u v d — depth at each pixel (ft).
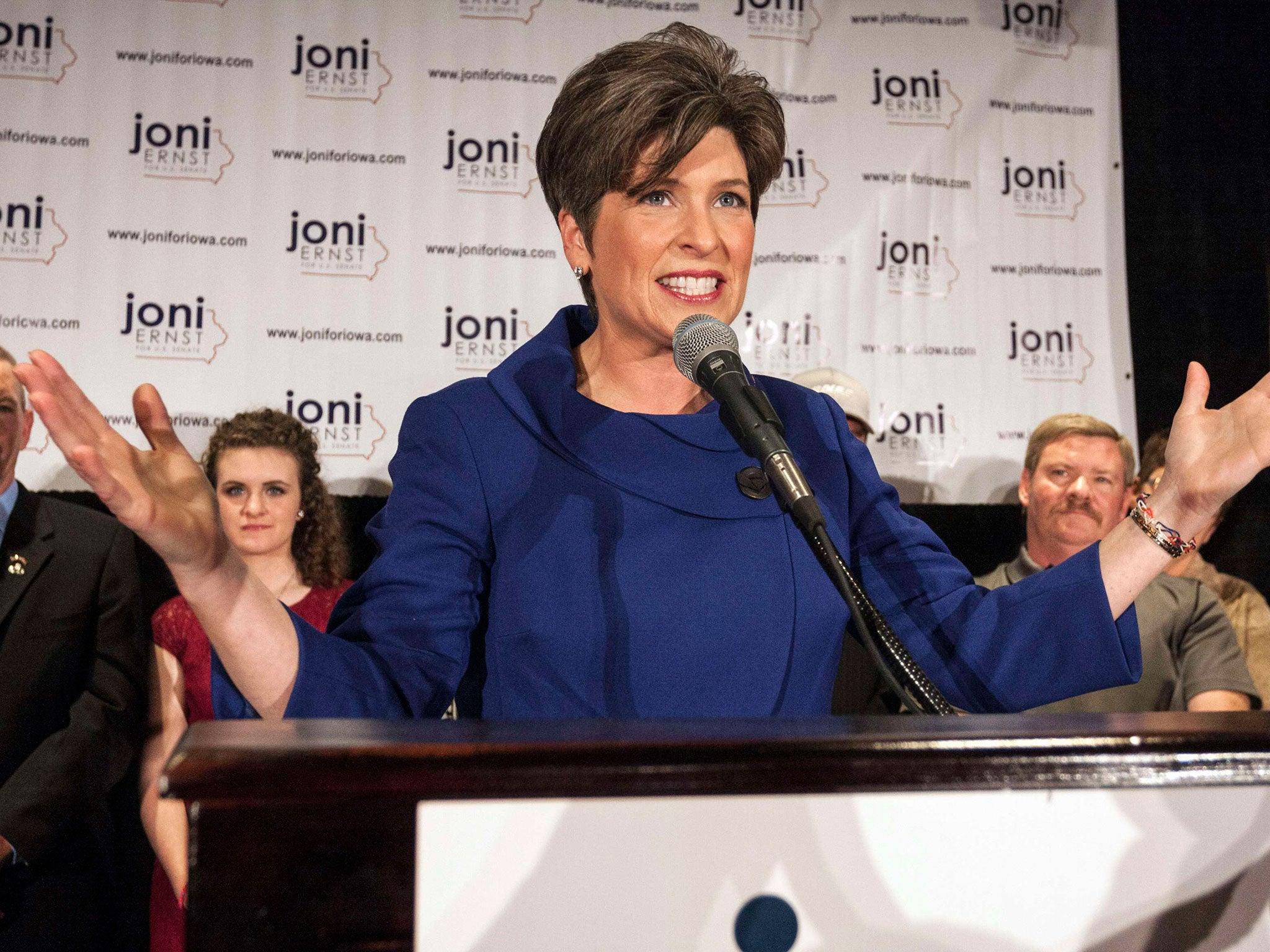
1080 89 11.55
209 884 1.98
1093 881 2.16
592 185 3.90
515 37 11.02
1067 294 11.33
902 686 2.99
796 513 3.16
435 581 3.44
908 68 11.38
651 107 3.76
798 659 3.59
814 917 2.08
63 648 8.56
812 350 11.04
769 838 2.09
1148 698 9.32
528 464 3.74
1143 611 9.55
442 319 10.72
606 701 3.43
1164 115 11.70
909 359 11.10
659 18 11.17
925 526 4.01
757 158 4.02
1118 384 11.28
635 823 2.06
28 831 7.96
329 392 10.54
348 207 10.71
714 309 3.88
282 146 10.69
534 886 2.03
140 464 2.66
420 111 10.87
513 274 10.83
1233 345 11.52
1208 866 2.20
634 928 2.04
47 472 9.93
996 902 2.14
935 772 2.12
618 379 4.09
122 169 10.49
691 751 2.06
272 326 10.53
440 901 2.02
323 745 2.01
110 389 10.30
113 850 8.70
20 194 10.36
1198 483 3.34
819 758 2.09
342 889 2.01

---

→ **Aim of the exercise**
The line containing "282 146 10.69" and every line after it, up to and including the last line of the records, should be reproduced exactly, with nothing else.

→ **Result of the task**
282 146 10.69
534 886 2.03
140 464 2.66
420 111 10.87
513 274 10.83
1233 345 11.52
1208 866 2.20
634 928 2.04
47 472 9.93
996 902 2.14
935 772 2.12
618 379 4.09
122 169 10.49
691 751 2.06
272 326 10.53
440 901 2.02
323 745 2.01
110 389 10.30
113 850 8.70
20 194 10.36
1198 483 3.34
819 758 2.09
342 889 2.01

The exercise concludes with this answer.